HMI : Kepemimpinan Gubernur Nurdin Bermasalah

Ketua Himpunan Mahasiswa Islam (HMI) Cabang Tanjungpinang-Bintan, Muhammad Arifin. Foto prokepri.com

PROKEPRI.COM, TANJUNGPINANG – Ketua Himpunan Mahasiswa Islam (HMI) Cabang Tanjungpinang-Bintan, Muhammad Arifin menilai kepemimpinan Gubernur, H Nurdin Basirun bermasalah. Hal itu, menurut Arifin, lantaran sebagian besar APBD hanya dipergunakan untuk menghidupkan aparat pemerintahan maupun anggota dewan, bukan pembangunan.

“Karena, berdasarkan penyampaian dari Huzrin Hood (tokoh pejuangan Provinsi Kepri) dan meninjau pendapat narasumber lainnya sebagaian besar APBD Kepri hanya dipergunakan untuk menghidupkan aparat pemerintahan maupun anggota dewan, bukan untuk pembangunan” Kata Arifin disela-sela acara coffe morning dan diskusi publik yang digelar Forum Keprihatinan Masyarakat Peduli Kepri (FKMPK) di Hotel Comfort, Minggu (11/3/2018).

Arifin meminta Nurdin Basirun jeli, cerdas, tegas serta transparan dalam mengemban amanah kepemimpinannya yang tersisa.

“Jangan sampai keputusan yang diambil berdampak buruk terhadap masyarakat Kepri dan menjadi bumerang yang mengakibatkan masyarakat menuntut agar masa jabatannya diselesaikan separuh jalan,” ingat Arifin.

Salah satu poin penting, sambung Arifin lagi, yang harus diperhatikan Gubernur adalah masalah pendidikan.

“Karena pendidikan merupakan faktor yang sangat penting dan menunjang lahirnya SDM yang baik. Sementara kondisi hari ini justru di dinas pendidikan telah tercium aroma tak sedap. Terutama terkait beasiswa yang akan kami permasalahan nanti,” tutup Arifin.
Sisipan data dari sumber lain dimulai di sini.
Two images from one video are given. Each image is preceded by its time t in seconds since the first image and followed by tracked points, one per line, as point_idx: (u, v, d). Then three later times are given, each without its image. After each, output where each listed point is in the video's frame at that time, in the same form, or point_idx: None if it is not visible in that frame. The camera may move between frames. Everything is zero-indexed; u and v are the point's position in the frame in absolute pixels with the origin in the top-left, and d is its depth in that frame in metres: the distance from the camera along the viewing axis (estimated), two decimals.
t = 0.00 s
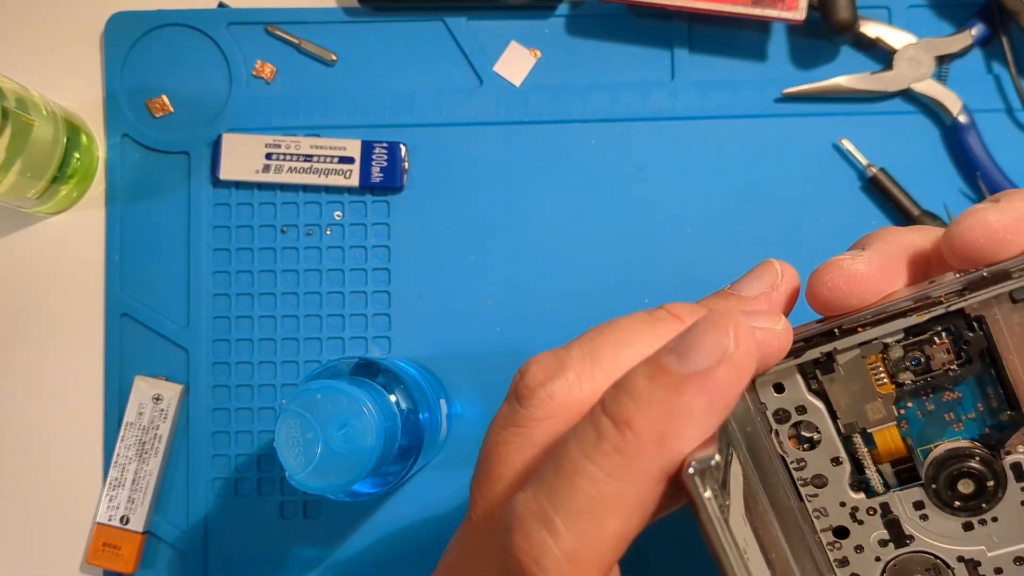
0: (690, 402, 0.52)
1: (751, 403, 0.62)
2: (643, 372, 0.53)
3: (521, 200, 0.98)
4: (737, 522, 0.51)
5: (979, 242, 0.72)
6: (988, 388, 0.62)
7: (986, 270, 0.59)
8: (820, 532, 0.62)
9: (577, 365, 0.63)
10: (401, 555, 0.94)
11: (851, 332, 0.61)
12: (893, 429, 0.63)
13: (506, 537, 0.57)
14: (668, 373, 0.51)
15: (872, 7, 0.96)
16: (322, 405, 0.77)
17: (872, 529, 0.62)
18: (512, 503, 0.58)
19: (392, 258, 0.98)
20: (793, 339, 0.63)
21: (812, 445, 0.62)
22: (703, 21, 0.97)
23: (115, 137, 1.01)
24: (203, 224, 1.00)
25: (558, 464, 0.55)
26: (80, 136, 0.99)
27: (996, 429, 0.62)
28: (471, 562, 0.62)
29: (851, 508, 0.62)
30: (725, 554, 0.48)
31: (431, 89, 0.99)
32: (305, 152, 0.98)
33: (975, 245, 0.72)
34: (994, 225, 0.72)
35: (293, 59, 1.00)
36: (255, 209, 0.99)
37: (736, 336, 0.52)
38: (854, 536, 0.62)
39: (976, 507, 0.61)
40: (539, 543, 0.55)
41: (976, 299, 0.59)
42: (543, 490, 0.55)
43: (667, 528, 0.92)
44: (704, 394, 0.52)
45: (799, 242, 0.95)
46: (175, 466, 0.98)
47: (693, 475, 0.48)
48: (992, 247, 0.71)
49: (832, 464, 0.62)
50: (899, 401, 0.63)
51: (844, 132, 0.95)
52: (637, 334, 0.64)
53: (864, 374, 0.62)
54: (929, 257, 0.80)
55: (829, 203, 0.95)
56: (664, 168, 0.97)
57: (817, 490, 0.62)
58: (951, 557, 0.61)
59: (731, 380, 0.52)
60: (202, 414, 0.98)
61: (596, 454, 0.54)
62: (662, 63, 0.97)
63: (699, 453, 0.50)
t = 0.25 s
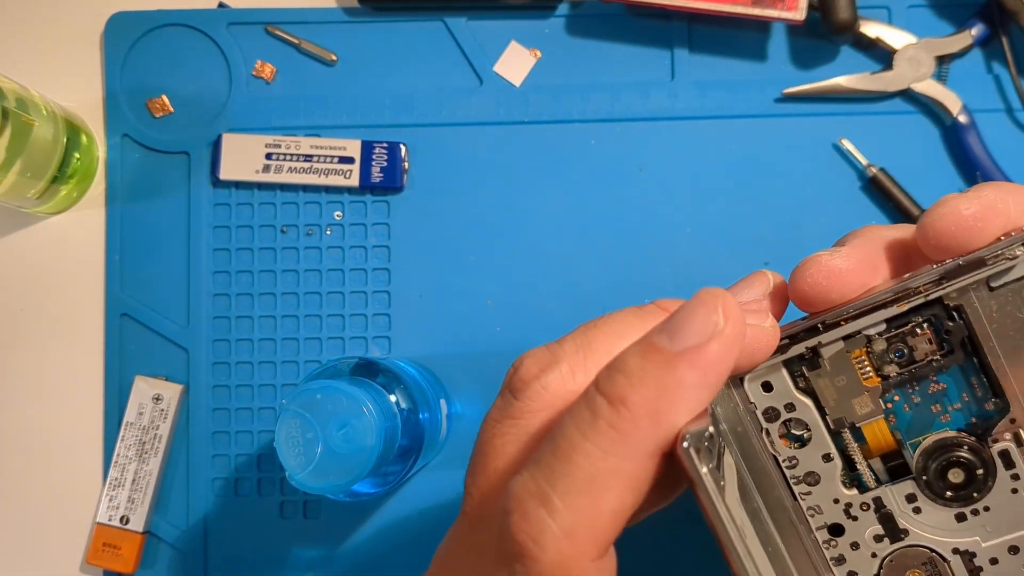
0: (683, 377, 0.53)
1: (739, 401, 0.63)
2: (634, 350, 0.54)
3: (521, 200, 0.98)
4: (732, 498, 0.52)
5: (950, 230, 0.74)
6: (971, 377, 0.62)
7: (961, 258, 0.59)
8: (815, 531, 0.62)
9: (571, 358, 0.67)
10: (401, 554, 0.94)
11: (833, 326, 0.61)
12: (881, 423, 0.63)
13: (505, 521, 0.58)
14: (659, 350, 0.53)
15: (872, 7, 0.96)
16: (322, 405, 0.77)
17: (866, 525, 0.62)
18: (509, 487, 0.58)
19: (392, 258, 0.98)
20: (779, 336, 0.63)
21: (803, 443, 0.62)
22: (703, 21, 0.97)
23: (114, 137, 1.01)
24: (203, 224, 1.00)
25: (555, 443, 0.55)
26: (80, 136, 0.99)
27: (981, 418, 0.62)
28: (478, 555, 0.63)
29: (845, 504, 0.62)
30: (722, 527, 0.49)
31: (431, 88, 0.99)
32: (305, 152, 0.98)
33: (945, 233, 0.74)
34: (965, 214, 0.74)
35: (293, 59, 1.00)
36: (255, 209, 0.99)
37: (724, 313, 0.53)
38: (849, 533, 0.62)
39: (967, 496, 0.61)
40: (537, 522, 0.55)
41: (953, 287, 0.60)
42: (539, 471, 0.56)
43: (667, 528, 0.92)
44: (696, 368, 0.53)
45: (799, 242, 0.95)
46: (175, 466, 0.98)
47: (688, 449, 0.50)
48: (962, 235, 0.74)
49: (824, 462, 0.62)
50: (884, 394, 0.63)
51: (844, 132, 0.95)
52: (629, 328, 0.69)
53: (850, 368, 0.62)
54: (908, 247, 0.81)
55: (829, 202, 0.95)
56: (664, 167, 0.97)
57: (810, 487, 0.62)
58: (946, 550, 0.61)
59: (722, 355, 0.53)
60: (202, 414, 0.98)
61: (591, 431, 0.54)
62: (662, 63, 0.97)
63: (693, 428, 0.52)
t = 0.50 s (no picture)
0: (672, 359, 0.55)
1: (733, 398, 0.62)
2: (624, 335, 0.56)
3: (521, 199, 0.98)
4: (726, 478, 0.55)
5: (933, 223, 0.74)
6: (963, 368, 0.62)
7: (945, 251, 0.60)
8: (813, 527, 0.61)
9: (566, 353, 0.69)
10: (401, 554, 0.94)
11: (825, 320, 0.61)
12: (875, 416, 0.63)
13: (499, 507, 0.59)
14: (648, 333, 0.55)
15: (872, 7, 0.96)
16: (322, 405, 0.77)
17: (864, 520, 0.61)
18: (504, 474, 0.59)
19: (393, 258, 0.98)
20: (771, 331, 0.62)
21: (798, 438, 0.62)
22: (703, 21, 0.97)
23: (114, 137, 1.01)
24: (203, 224, 1.00)
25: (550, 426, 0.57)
26: (80, 136, 0.99)
27: (974, 410, 0.62)
28: (475, 546, 0.63)
29: (841, 500, 0.61)
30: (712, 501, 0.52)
31: (431, 88, 0.99)
32: (305, 152, 0.98)
33: (928, 227, 0.75)
34: (948, 206, 0.74)
35: (293, 59, 1.00)
36: (255, 209, 0.99)
37: (711, 297, 0.55)
38: (846, 529, 0.61)
39: (962, 488, 0.60)
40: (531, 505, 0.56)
41: (940, 279, 0.61)
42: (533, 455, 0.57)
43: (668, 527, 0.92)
44: (684, 351, 0.54)
45: (800, 241, 0.95)
46: (175, 466, 0.98)
47: (676, 427, 0.53)
48: (946, 229, 0.74)
49: (819, 457, 0.62)
50: (877, 387, 0.63)
51: (844, 131, 0.95)
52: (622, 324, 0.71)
53: (842, 362, 0.63)
54: (896, 241, 0.82)
55: (829, 202, 0.95)
56: (664, 167, 0.97)
57: (806, 484, 0.61)
58: (944, 544, 0.60)
59: (710, 339, 0.55)
60: (202, 414, 0.98)
61: (582, 413, 0.56)
62: (663, 63, 0.97)
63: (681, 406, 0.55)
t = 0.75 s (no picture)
0: (669, 350, 0.55)
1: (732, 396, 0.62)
2: (621, 329, 0.57)
3: (521, 199, 0.98)
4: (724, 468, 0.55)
5: (927, 220, 0.75)
6: (958, 364, 0.62)
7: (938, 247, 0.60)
8: (812, 525, 0.61)
9: (564, 352, 0.70)
10: (402, 554, 0.94)
11: (820, 317, 0.61)
12: (871, 413, 0.63)
13: (498, 500, 0.59)
14: (644, 326, 0.56)
15: (872, 7, 0.96)
16: (322, 405, 0.77)
17: (862, 517, 0.61)
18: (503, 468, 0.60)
19: (393, 258, 0.98)
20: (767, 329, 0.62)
21: (795, 435, 0.62)
22: (703, 21, 0.97)
23: (114, 137, 1.01)
24: (203, 224, 1.00)
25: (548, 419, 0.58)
26: (80, 136, 0.99)
27: (969, 406, 0.62)
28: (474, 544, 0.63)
29: (839, 497, 0.61)
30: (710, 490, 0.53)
31: (431, 88, 0.99)
32: (305, 152, 0.98)
33: (922, 224, 0.75)
34: (942, 203, 0.75)
35: (293, 59, 1.00)
36: (255, 209, 0.99)
37: (707, 289, 0.56)
38: (844, 527, 0.61)
39: (958, 484, 0.60)
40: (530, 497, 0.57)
41: (934, 275, 0.61)
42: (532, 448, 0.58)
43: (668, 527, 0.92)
44: (681, 342, 0.55)
45: (800, 241, 0.95)
46: (175, 466, 0.98)
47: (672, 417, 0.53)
48: (940, 225, 0.75)
49: (816, 455, 0.61)
50: (873, 384, 0.63)
51: (844, 131, 0.95)
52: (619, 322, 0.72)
53: (838, 359, 0.63)
54: (890, 238, 0.82)
55: (829, 202, 0.95)
56: (664, 167, 0.97)
57: (804, 482, 0.61)
58: (942, 540, 0.60)
59: (705, 331, 0.56)
60: (202, 414, 0.98)
61: (581, 405, 0.57)
62: (662, 63, 0.97)
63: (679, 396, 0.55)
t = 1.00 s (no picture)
0: (656, 332, 0.57)
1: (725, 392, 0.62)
2: (611, 315, 0.58)
3: (521, 199, 0.98)
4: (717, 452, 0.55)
5: (913, 214, 0.75)
6: (949, 357, 0.62)
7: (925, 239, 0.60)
8: (808, 521, 0.61)
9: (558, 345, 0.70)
10: (401, 554, 0.94)
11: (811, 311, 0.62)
12: (865, 407, 0.63)
13: (491, 484, 0.59)
14: (634, 310, 0.58)
15: (872, 7, 0.96)
16: (322, 405, 0.77)
17: (857, 512, 0.61)
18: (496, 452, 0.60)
19: (393, 258, 0.98)
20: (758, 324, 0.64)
21: (789, 429, 0.62)
22: (703, 21, 0.97)
23: (115, 137, 1.01)
24: (203, 224, 1.00)
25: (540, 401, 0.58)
26: (80, 136, 0.99)
27: (961, 398, 0.62)
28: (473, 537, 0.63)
29: (835, 492, 0.61)
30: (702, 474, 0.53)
31: (431, 88, 0.99)
32: (305, 152, 0.98)
33: (908, 219, 0.75)
34: (929, 198, 0.75)
35: (293, 58, 1.00)
36: (255, 209, 0.99)
37: (693, 274, 0.57)
38: (841, 522, 0.61)
39: (952, 476, 0.60)
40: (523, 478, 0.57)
41: (921, 267, 0.61)
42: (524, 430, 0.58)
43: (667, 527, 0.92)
44: (668, 324, 0.57)
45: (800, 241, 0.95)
46: (175, 466, 0.98)
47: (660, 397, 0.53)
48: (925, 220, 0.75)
49: (811, 450, 0.62)
50: (865, 377, 0.63)
51: (844, 131, 0.95)
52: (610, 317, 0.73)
53: (830, 353, 0.63)
54: (879, 234, 0.82)
55: (829, 202, 0.95)
56: (664, 167, 0.97)
57: (800, 477, 0.61)
58: (938, 533, 0.60)
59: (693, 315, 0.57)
60: (202, 413, 0.98)
61: (572, 387, 0.57)
62: (663, 63, 0.97)
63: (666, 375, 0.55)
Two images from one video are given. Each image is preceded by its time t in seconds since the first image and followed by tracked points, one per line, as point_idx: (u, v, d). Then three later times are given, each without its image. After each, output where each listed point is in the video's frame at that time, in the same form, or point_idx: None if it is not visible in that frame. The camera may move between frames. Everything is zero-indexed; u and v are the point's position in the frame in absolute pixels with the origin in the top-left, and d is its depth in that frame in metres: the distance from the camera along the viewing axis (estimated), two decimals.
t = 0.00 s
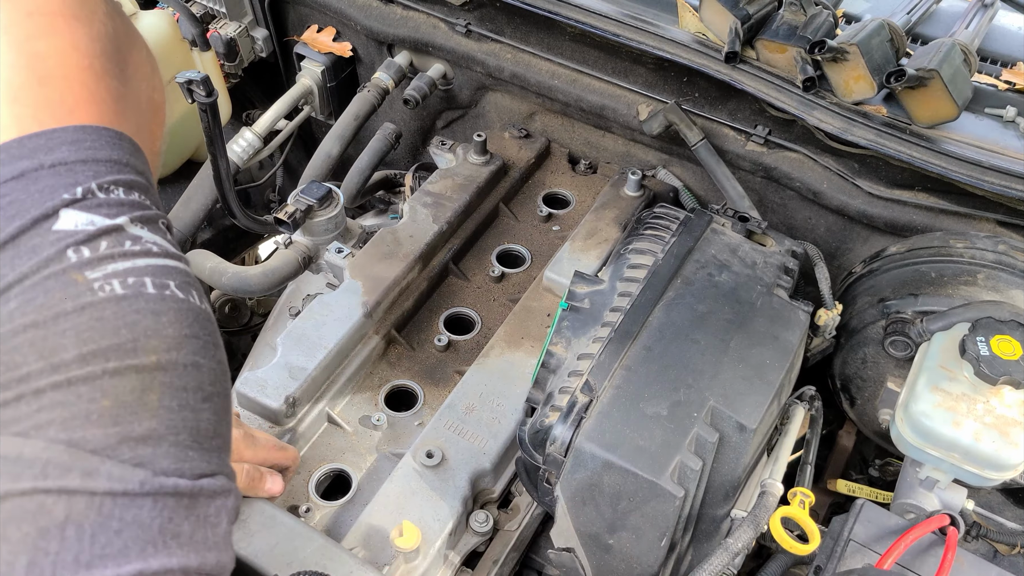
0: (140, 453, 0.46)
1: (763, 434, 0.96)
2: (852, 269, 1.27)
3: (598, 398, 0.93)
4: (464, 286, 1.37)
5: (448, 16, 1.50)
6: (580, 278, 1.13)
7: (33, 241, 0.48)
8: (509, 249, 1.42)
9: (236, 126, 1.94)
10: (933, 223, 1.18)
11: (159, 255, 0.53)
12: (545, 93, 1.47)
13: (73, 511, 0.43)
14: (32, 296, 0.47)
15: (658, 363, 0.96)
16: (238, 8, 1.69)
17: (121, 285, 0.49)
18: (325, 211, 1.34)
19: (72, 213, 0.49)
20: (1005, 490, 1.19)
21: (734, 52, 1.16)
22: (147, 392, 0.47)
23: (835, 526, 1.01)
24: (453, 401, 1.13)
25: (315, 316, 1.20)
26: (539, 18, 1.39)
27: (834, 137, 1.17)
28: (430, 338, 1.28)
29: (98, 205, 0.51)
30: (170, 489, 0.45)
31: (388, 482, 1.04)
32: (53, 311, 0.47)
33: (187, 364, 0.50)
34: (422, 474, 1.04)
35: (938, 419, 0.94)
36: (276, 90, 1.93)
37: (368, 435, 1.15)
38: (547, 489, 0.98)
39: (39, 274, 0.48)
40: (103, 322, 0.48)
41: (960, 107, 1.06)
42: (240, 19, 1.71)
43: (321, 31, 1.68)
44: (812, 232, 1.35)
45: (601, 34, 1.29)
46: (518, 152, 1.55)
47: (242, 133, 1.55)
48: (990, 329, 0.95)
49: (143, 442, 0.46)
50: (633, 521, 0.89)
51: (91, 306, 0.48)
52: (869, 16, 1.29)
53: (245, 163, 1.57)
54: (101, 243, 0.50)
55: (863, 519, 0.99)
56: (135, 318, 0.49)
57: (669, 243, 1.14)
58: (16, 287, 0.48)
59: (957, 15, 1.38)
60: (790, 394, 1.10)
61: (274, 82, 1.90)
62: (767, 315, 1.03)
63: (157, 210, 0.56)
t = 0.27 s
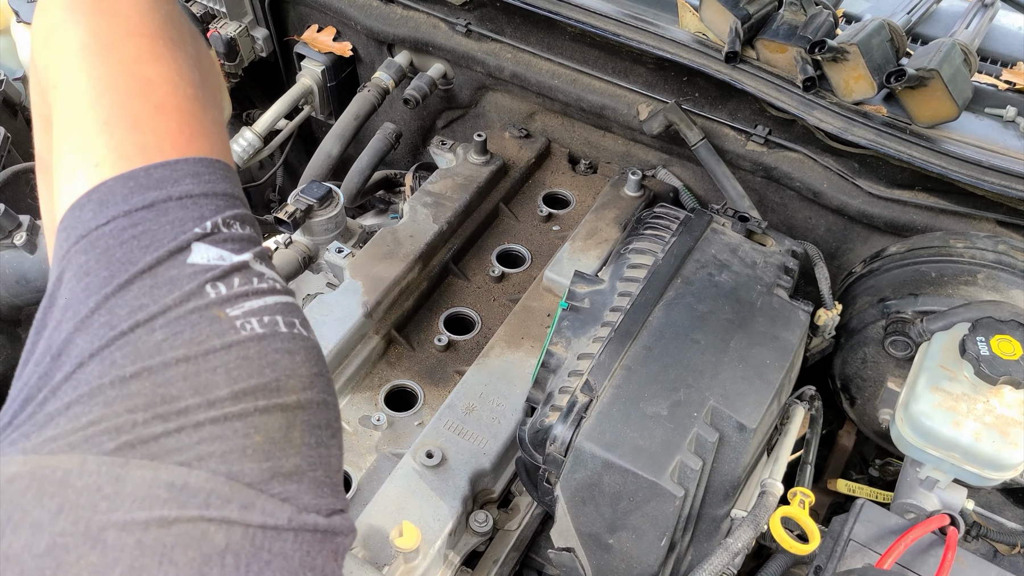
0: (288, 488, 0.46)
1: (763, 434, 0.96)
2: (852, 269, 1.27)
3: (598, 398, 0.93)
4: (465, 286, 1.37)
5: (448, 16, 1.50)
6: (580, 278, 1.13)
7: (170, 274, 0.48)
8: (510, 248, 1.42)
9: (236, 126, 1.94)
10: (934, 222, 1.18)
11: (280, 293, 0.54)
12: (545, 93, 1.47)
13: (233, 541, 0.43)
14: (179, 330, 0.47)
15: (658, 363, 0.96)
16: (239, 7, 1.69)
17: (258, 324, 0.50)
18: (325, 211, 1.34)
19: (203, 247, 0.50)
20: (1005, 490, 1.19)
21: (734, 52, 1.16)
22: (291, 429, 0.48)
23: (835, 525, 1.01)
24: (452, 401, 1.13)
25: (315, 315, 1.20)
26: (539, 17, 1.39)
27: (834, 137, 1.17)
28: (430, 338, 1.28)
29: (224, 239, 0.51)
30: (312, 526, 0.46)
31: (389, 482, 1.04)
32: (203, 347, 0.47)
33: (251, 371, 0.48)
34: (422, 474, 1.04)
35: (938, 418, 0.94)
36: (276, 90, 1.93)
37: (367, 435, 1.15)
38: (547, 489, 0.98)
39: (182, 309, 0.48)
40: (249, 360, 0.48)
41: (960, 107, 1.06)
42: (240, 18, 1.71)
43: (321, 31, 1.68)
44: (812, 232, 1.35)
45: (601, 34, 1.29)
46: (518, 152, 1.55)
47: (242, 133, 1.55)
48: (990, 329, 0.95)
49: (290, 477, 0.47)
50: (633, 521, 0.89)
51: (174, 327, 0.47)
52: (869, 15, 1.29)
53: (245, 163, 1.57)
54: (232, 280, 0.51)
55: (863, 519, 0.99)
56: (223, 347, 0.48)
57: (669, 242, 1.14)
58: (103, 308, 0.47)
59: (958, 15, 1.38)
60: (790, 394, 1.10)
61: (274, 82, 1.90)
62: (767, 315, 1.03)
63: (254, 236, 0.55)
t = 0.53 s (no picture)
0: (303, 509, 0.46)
1: (763, 434, 0.96)
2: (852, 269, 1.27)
3: (598, 398, 0.93)
4: (465, 286, 1.37)
5: (448, 17, 1.50)
6: (580, 278, 1.13)
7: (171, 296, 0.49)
8: (510, 249, 1.42)
9: (237, 126, 1.94)
10: (934, 223, 1.18)
11: (84, 283, 0.45)
12: (545, 94, 1.48)
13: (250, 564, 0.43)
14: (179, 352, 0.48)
15: (658, 364, 0.96)
16: (239, 8, 1.69)
17: (37, 321, 0.42)
18: (326, 211, 1.34)
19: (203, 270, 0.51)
20: (1005, 490, 1.19)
21: (734, 52, 1.16)
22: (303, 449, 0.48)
23: (835, 526, 1.01)
24: (453, 402, 1.13)
25: (315, 316, 1.20)
26: (539, 18, 1.39)
27: (834, 137, 1.17)
28: (431, 338, 1.28)
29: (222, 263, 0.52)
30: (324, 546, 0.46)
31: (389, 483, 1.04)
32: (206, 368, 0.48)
33: (113, 405, 0.43)
34: (422, 475, 1.04)
35: (938, 419, 0.94)
36: (276, 90, 1.93)
37: (368, 435, 1.15)
38: (547, 490, 0.98)
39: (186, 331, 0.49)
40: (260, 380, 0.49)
41: (960, 108, 1.06)
42: (240, 19, 1.71)
43: (321, 31, 1.68)
44: (812, 233, 1.35)
45: (601, 34, 1.29)
46: (518, 153, 1.55)
47: (242, 133, 1.55)
48: (990, 330, 0.95)
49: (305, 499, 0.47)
50: (633, 521, 0.89)
51: (2, 347, 0.41)
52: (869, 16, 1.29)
53: (246, 163, 1.57)
54: (19, 271, 0.43)
55: (863, 520, 0.99)
56: (51, 358, 0.42)
57: (669, 243, 1.14)
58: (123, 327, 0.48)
59: (957, 16, 1.38)
60: (790, 394, 1.10)
61: (274, 83, 1.90)
62: (768, 315, 1.03)
63: (95, 228, 0.47)
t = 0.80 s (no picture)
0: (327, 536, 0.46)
1: (763, 434, 0.96)
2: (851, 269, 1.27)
3: (597, 398, 0.93)
4: (465, 286, 1.36)
5: (448, 16, 1.50)
6: (580, 278, 1.13)
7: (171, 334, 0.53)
8: (510, 249, 1.42)
9: (236, 126, 1.94)
10: (933, 223, 1.18)
11: (126, 311, 0.50)
12: (545, 93, 1.47)
13: None
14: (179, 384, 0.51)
15: (658, 364, 0.96)
16: (238, 7, 1.69)
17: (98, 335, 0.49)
18: (325, 210, 1.33)
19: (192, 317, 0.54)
20: (1004, 490, 1.19)
21: (734, 52, 1.16)
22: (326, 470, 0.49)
23: (834, 526, 1.01)
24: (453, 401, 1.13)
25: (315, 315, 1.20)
26: (539, 18, 1.39)
27: (833, 137, 1.17)
28: (431, 338, 1.28)
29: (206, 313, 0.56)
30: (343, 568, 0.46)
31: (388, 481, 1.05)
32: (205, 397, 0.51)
33: (122, 408, 0.46)
34: (422, 473, 1.05)
35: (938, 419, 0.94)
36: (275, 90, 1.93)
37: (368, 435, 1.15)
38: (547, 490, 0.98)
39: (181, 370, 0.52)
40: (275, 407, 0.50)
41: (960, 108, 1.06)
42: (239, 19, 1.70)
43: (321, 31, 1.68)
44: (812, 233, 1.35)
45: (601, 34, 1.29)
46: (518, 153, 1.55)
47: (241, 133, 1.54)
48: (990, 330, 0.95)
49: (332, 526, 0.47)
50: (633, 521, 0.89)
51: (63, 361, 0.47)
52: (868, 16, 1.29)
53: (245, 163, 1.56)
54: (67, 302, 0.50)
55: (863, 519, 0.99)
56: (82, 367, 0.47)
57: (669, 243, 1.14)
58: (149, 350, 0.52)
59: (957, 15, 1.38)
60: (790, 394, 1.10)
61: (273, 82, 1.89)
62: (767, 315, 1.03)
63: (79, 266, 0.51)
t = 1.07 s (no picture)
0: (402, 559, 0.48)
1: (763, 433, 0.96)
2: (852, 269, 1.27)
3: (598, 398, 0.93)
4: (465, 286, 1.36)
5: (448, 16, 1.50)
6: (580, 278, 1.13)
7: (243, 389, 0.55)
8: (511, 248, 1.42)
9: (236, 126, 1.94)
10: (934, 223, 1.18)
11: (201, 362, 0.54)
12: (545, 93, 1.48)
13: None
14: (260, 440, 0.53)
15: (658, 363, 0.96)
16: (238, 7, 1.69)
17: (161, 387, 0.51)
18: (325, 210, 1.33)
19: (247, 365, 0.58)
20: (1005, 490, 1.19)
21: (734, 52, 1.16)
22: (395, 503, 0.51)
23: (835, 526, 1.01)
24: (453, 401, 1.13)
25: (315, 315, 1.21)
26: (539, 17, 1.39)
27: (834, 137, 1.17)
28: (431, 337, 1.28)
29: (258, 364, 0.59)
30: None
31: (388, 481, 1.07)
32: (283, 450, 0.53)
33: (217, 467, 0.49)
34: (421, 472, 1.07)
35: (938, 419, 0.94)
36: (276, 90, 1.93)
37: (368, 434, 1.15)
38: (547, 489, 0.98)
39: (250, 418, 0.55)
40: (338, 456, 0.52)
41: (960, 107, 1.06)
42: (240, 18, 1.71)
43: (321, 31, 1.68)
44: (812, 232, 1.35)
45: (601, 34, 1.29)
46: (519, 153, 1.55)
47: (241, 133, 1.54)
48: (990, 329, 0.95)
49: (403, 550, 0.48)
50: (633, 520, 0.89)
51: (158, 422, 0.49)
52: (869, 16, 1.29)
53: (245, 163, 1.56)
54: (145, 350, 0.52)
55: (863, 519, 0.99)
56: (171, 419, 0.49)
57: (669, 242, 1.14)
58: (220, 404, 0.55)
59: (957, 15, 1.38)
60: (790, 394, 1.10)
61: (273, 82, 1.90)
62: (768, 315, 1.03)
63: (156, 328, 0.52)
Pantauan dilapangan, agenda coffe morning dan diskusi publik yang ditaja FKMPK dengan Ketua Kordinator Andi Cori di Hotel Comfort ramai dihadiri masyarakat.

Sejumlah tokoh sekaligus pejuang provinsi kepri, HMI, para pemuda dan LSM juga ikut hadir menyuarakan suara mereka terkait kondisi terkini Kepri.